Labour unrest in Nordic region hits outsourcing to India

December 10, 2009 10:29 IST

The ripples of inflexible labour laws and active labour unions -- which affected information technology outsourcing by European countries, especially France and Germany -- are now being felt in the Nordic region, too.

Recently, protests by the staff union forced Handelsbanken, a leading Swedish bank, to award the IT outsourcing contract to a local company after cancelling plans to award the contract to an Indian Tier-I vendor.

Handelsbanken had issued Request for Proposals (RfPs) for a contract to software vendors across the world to maintain its legacy mainframe systems and developing software applications, worth an estimated $100 million (around Rs 460 crore). Most Indian IT services companies, including TCS, L&T Infotech and Wipro, participated in the bidding process. The bank had even shortlisted two companies, including a Tier-I Indian software company.

"They had nearly awarded the contract to a Tier-I company in India. But the news leaked out to the labour union at the last minute and it created a lot of ruckus. Finally, the bank (Handelsbanken) ended up giving the contract to a local company, TietoEnator," highly-placed sources privy to the development told Business Standard.

The bank declined comment saying: "It is Handelsbanken's official policy to discuss contractual relationships only with the parties involved."

Most Indian IT services companies consider the Nordic region as one of the most preferred markets for IT outsourcing.
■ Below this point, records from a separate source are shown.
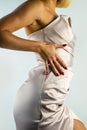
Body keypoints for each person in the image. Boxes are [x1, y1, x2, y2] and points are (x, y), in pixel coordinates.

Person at [0, 0, 86, 130]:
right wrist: (40, 47)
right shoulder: (37, 5)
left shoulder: (55, 14)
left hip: (54, 96)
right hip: (43, 99)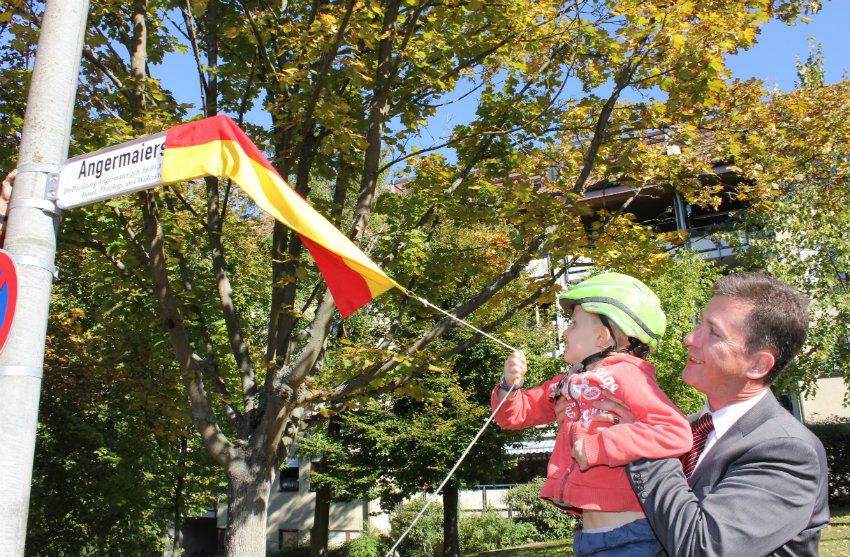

Many enterprises in the Nordic region outsource work to offshore vendors because of the high costs and dearth of local IT firms.

Many companies in the Nordic region were actively looking at Indian IT outsourcing services provider to check growing costs, especially due to the global downturn. 

Wipro had to succumb to the labour unrest by announcing adequate compensation to its employees in Sophia Antipolis centre in France where the company planned to close down a division.